● **Problem requirements**
Return all the data verbatim but without images.

● **Supplied material**
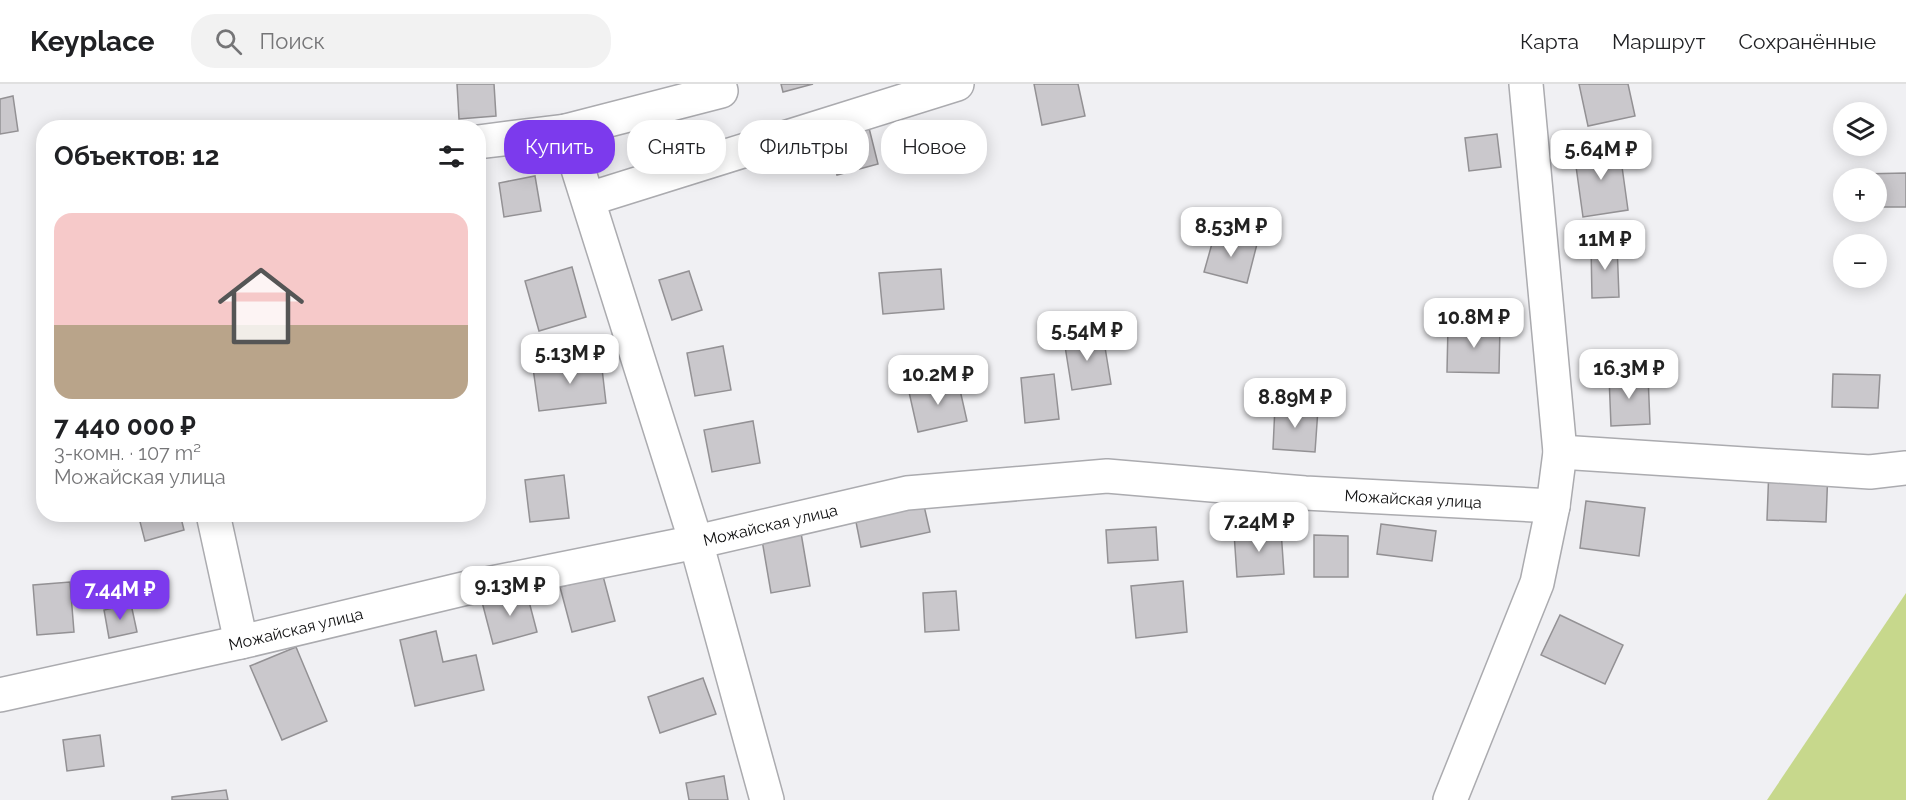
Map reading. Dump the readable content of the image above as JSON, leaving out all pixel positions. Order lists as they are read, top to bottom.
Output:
{
  "streets": {
    "street": ["Можайская улица"]
  },
  "page": {
    "header": "Keyplace",
    "search": "Поиск",
    "nav": ["Карта", "Маршрут", "Сохранённые"],
    "map_buttons": ["+", "−"],
    "chip": [
      "Купить",
      "Снять",
      "Фильтры",
      "Новое"
    ],
    "heading": "Объектов: 12",
    "price": [
      "5.64M ₽",
      "8.53M ₽",
      "11M ₽",
      "10.8M ₽",
      "5.54M ₽",
      "5.13M ₽",
      "16.3M ₽",
      "10.2M ₽",
      "8.89M ₽",
      "7.24M ₽",
      "9.13M ₽",
      "7.44M ₽"
    ],
    "list": [
      {
        "name": "7 440 000 ₽",
        "note": "3-комн. · 107 m² · Можайская улица"
      }
    ]
  }
}
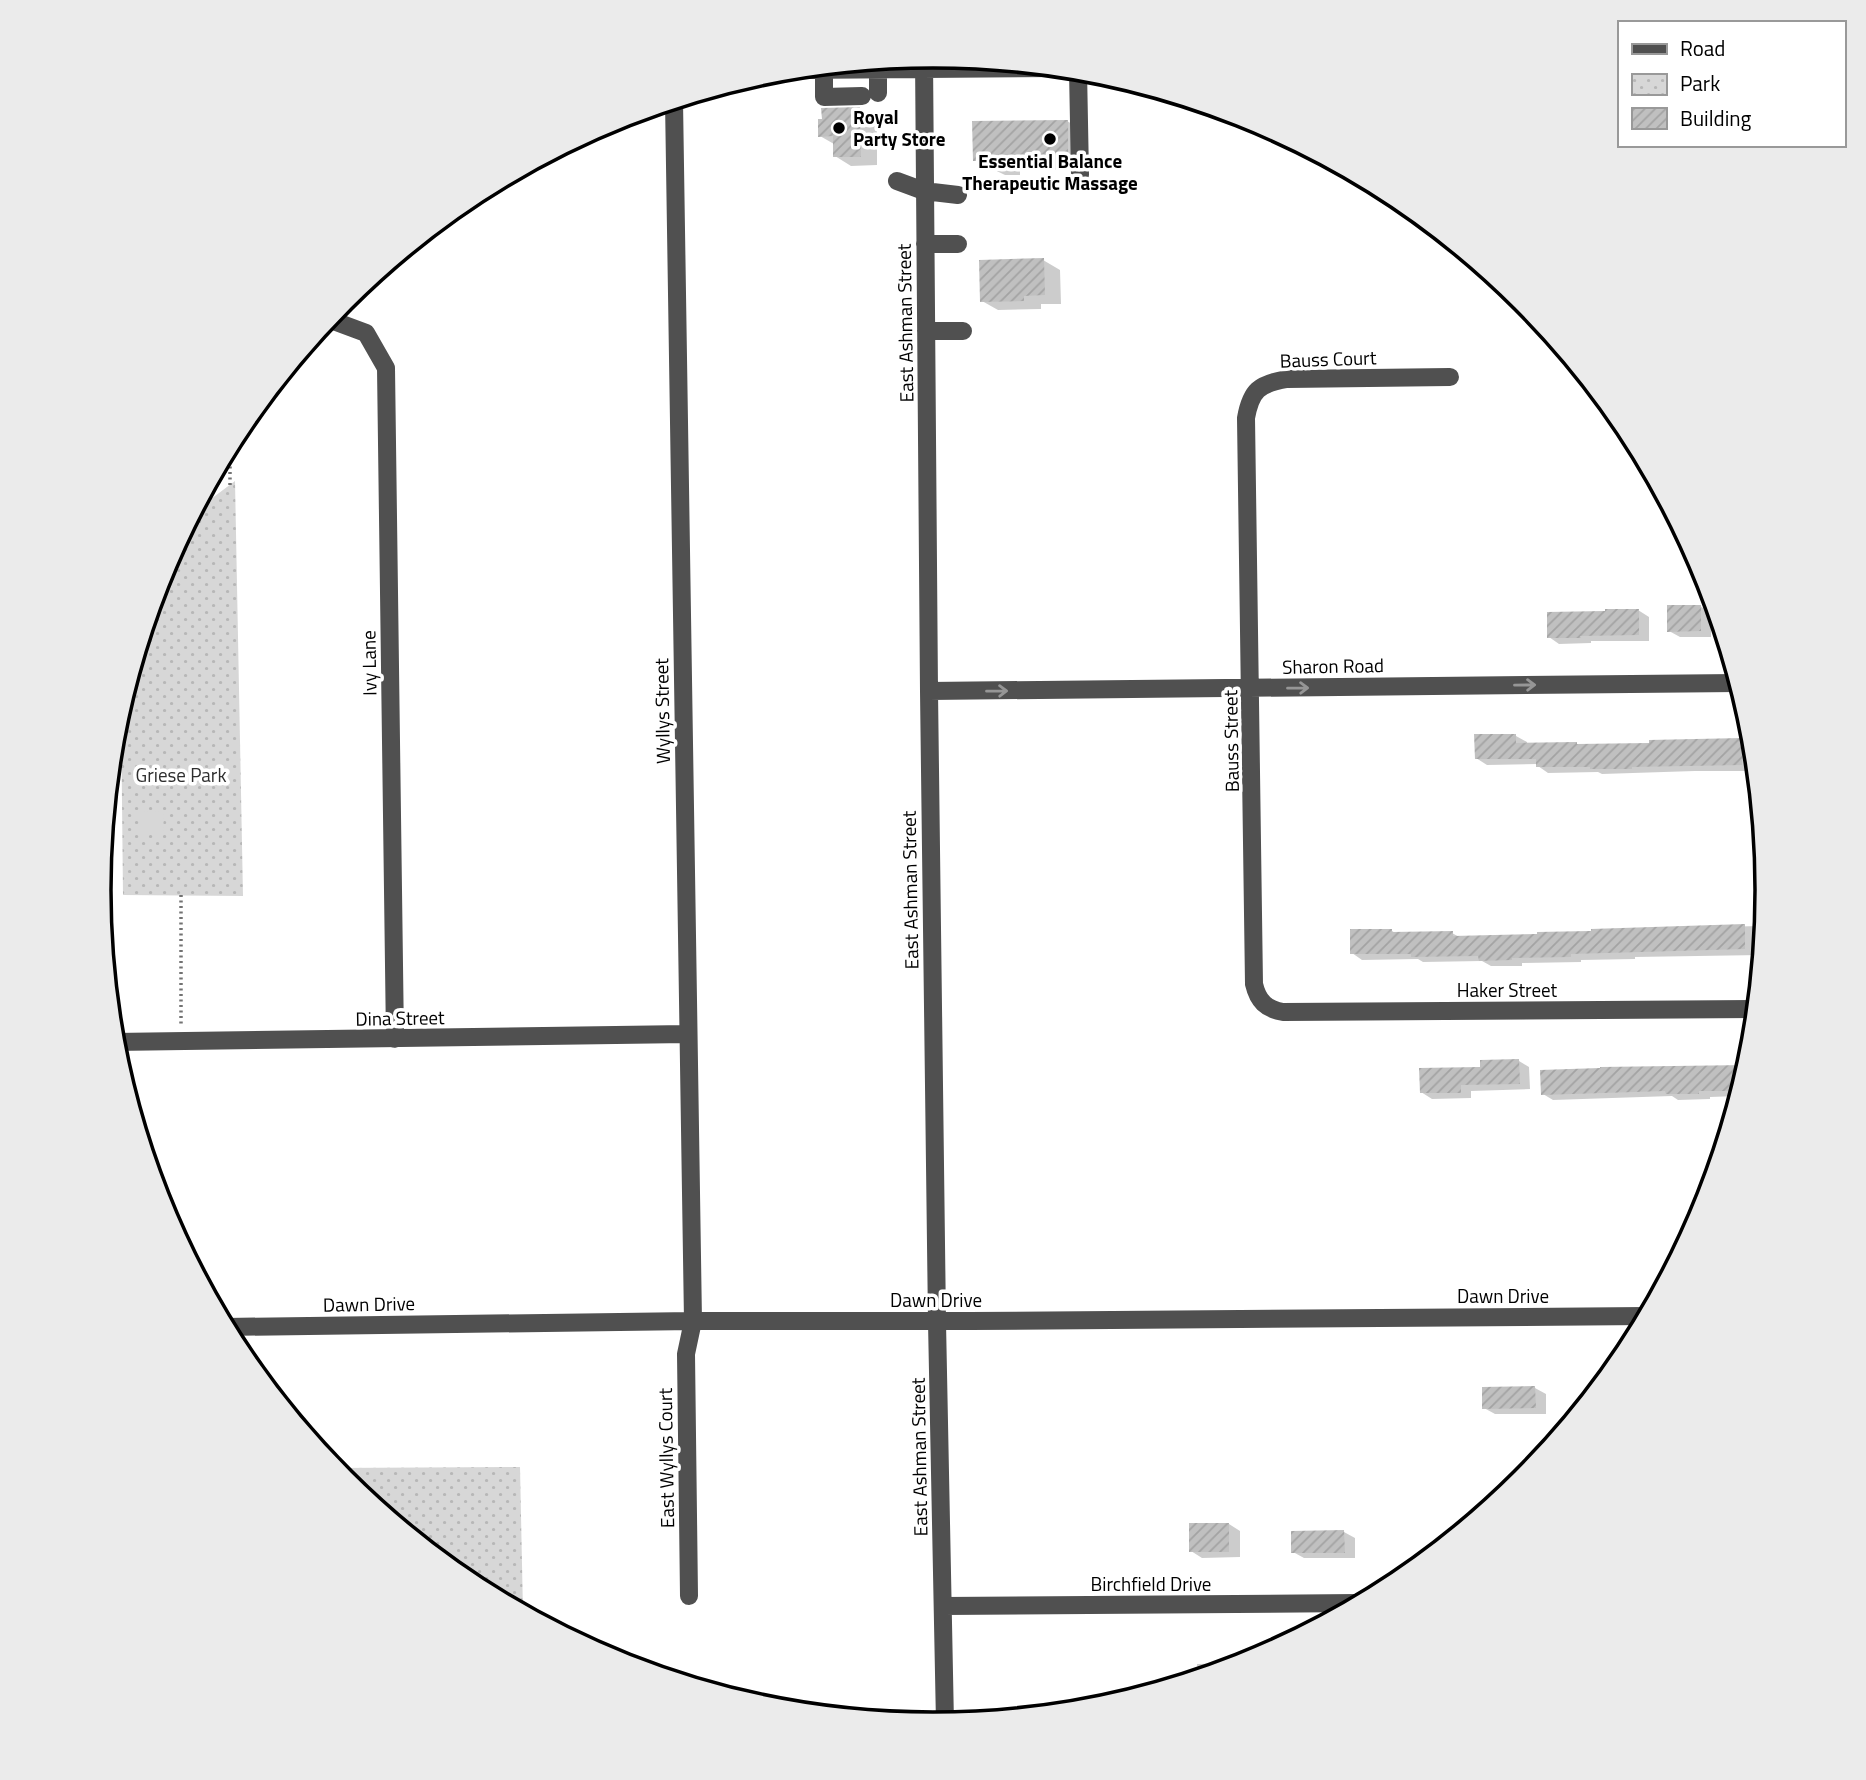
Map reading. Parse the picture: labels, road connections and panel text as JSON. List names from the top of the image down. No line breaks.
{"streets":{"street":["East Ashman Street","Bauss Court","Ivy Lane","Sharon Road","Wyllys Street","Bauss Street","Haker Street","Dina Street","Dawn Drive","East Wyllys Court","Birchfield Drive"]},"crossings":[["East Ashman Street","Sharon Road"],["East Ashman Street","Dawn Drive"],["East Ashman Street","Birchfield Drive"],["Bauss Court","Bauss Street"],["Ivy Lane","Dina Street"],["Sharon Road","Bauss Street"],["Wyllys Street","Dina Street"],["Wyllys Street","Dawn Drive"],["Wyllys Street","East Wyllys Court"],["Bauss Street","Haker Street"],["Dawn Drive","East Wyllys Court"]],"one_way":["Sharon Road"],"parks":["Griese Park"],"places":["Royal Party Store","Essential Balance Therapeutic Massage"],"legend":["Road","Park","Building"]}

● **Result**
Map reading. Dump the readable content of the image above as JSON, leaving out all pixel positions. Order lists as they are read, top to bottom.
Output:
{
  "streets": {
    "street": ["Можайская улица"]
  },
  "page": {
    "header": "Keyplace",
    "search": "Поиск",
    "nav": ["Карта", "Маршрут", "Сохранённые"],
    "map_buttons": ["+", "−"],
    "chip": [
      "Купить",
      "Снять",
      "Фильтры",
      "Новое"
    ],
    "heading": "Объектов: 12",
    "price": [
      "5.64M ₽",
      "8.53M ₽",
      "11M ₽",
      "10.8M ₽",
      "5.54M ₽",
      "5.13M ₽",
      "16.3M ₽",
      "10.2M ₽",
      "8.89M ₽",
      "7.24M ₽",
      "9.13M ₽",
      "7.44M ₽"
    ],
    "list": [
      {
        "name": "7 440 000 ₽",
        "note": "3-комн. · 107 m² · Можайская улица"
      }
    ]
  }
}
Map reading. Parse the picture: labels, road connections and panel text as JSON. List names from the top of the image down. No line breaks.
{"streets":{"street":["East Ashman Street","Bauss Court","Ivy Lane","Sharon Road","Wyllys Street","Bauss Street","Haker Street","Dina Street","Dawn Drive","East Wyllys Court","Birchfield Drive"]},"crossings":[["East Ashman Street","Sharon Road"],["East Ashman Street","Dawn Drive"],["East Ashman Street","Birchfield Drive"],["Bauss Court","Bauss Street"],["Ivy Lane","Dina Street"],["Sharon Road","Bauss Street"],["Wyllys Street","Dina Street"],["Wyllys Street","Dawn Drive"],["Wyllys Street","East Wyllys Court"],["Bauss Street","Haker Street"],["Dawn Drive","East Wyllys Court"]],"one_way":["Sharon Road"],"parks":["Griese Park"],"places":["Royal Party Store","Essential Balance Therapeutic Massage"],"legend":["Road","Park","Building"]}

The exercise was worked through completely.